Tara Ward looks back on 12 months spent in the comforting fictional world of Stars Hollow.
It took my daughters and I over a year to watch all 157 episodes of Gilmore Girls. We stumbled across the show late in the summer of 2025, desperately searching to find something to watch together that appealed to everyone from preteen to perimenopausal parent. Every show we tried was either too old, too young, too violent, too slow or too sexy, and as we watched Rory and Lorelai Gilmore drink their first cup of coffee in Luke’s Diner, I realised there was a lot resting on this. If Gilmore Girls didn’t grab all three of us quickly, we were back to rewatching Nailed It! for the nine millionth time.
We made it through the first episode, and then the second. By episode three, we were officially hooked. The cosy American drama about independent single mother Lorelai and her high-achieving daughter Rory debuted on TV screens in 2000, but 25 years later it still had a vibrant, dynamic spark to it, thanks to its rapid-fire dialogue and flawed heroines who were as smart as they were funny. Gilmore Girls follows Rory and Lorelai’s lives in the quirky fictional New England town of Stars Hollow, as Rory finishes high school and heads off to Harvard and Lorelai rebuilds her relationship with her estranged wealthy parents, who she ditched when she found herself pregnant as a teen. It ran for seven seasons until 2007, with a four-episode Netflix revival in 2016.

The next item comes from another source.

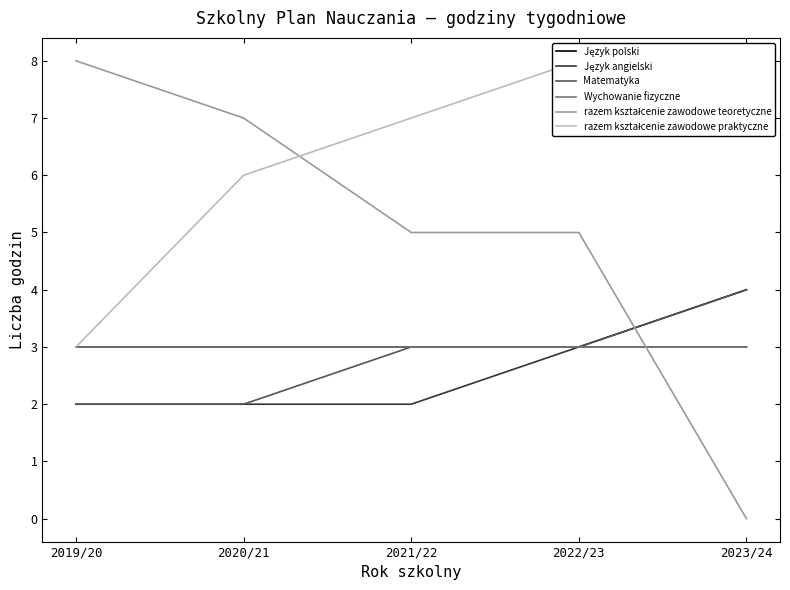

What is the sum of all Wychowanie fizyczne values?

15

By the end of season one, watching Gilmore Girls had become a family ritual. Sometimes we’d squeeze in an episode at the end of a busy day, other times we’d enjoy a decadent multi-episode marathon on a rainy Sunday afternoon. We couldn’t get enough of Miss Patty’s gossipy ways or the wacky antics of loveable village idiot Kirk, and wondered how 16-year-old Rory could handle guzzling so much coffee. The show’s 2000s soundtrack made me nostalgic for life before cellphones and social media, while my daughters drooled over Lorelai’s Y2K wardrobe of cropped cardigans and shoulder handbags. In between Rory’s teen love affairs and Lorelai and Sookie’s business chaos, I reminisced about faxes and phone books and tried to explain ancient pop culture references about NSync and Flo-Jo and someone called Hilary Clinton.

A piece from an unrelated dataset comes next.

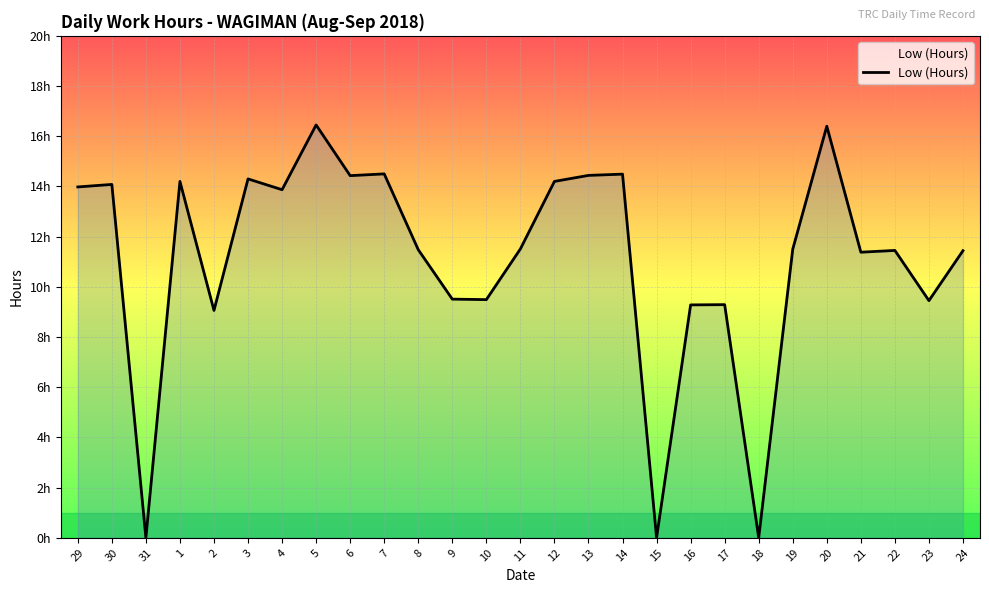

Is this an area chart (filled region under the line)?

Yes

When the real-life news bought us horrific tales of genocide, war and climate devastation, we escaped to Stars Hollow, where the worst thing to happen was Luke getting attacked by a swan. We sped through the first few seasons, thrilled to always have something so comforting to return to. There were times when we wavered – season six was a slog – but even when we needed a break from Rory’s brattiness or Lorelai’s self-sabotaging ways, we would still find ourselves talking about the complex relationships between the three generations of Gilmore women, or Rory’s struggles at college, or how many weird festivals one small town could really have.
At the start of season seven, we realised we had reached the beginning of the end. We began to savour the few episodes we had left, rationing them out over days and weeks so we could prolong saying goodbye to the community of eccentric characters who had filled our house with all their funny, frustrating ways. Gilmore Girls became a treat, a gentle reward for making it through another tough day, a chance sit quietly with each other. It was an anchor point in our lives, grounding us together when the going got tough.

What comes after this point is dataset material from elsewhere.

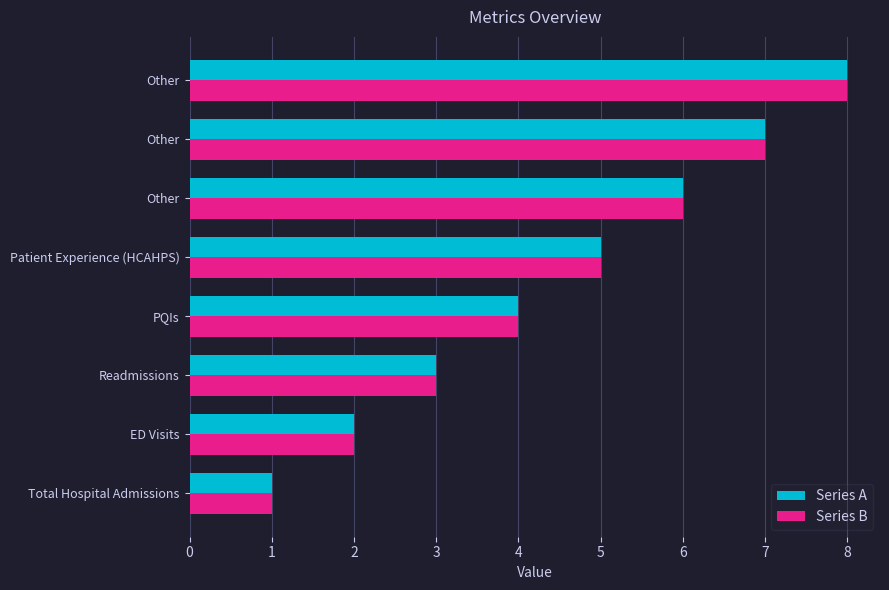

Count the number of categories in the chart.

8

We never ran out of episodes – until, finally, we did. Netflix’s 2016 revival took the Gilmores to some ridiculous places (Rory had a boyfriend she kept forgetting about? Please) but we still didn’t want episode 157 to end. Over all these months, this wholesome, silly, charming American drama that was made what seems like a million years ago about mothers and daughters on the other side of the world had unexpectedly bought us together, over and over again. It reminded me how good it is to watch a story unfold over time, letting it slowly, deliberately, sink into our lives, and that television isn’t always something to be swallowed whole, a product to binge ferociously simply so you can move to the next delicious course.
Once the credits had rolled on that final episode, my daughter picked up the remote and went straight back to the start of season one. We sat on the couch and fell back into the comforting world of Stars Hollow, sitting side by side for one more episode. Maybe in the end, it wasn’t about Gilmore Girls at all.
Gilmore Girls is available to stream on multiple platforms.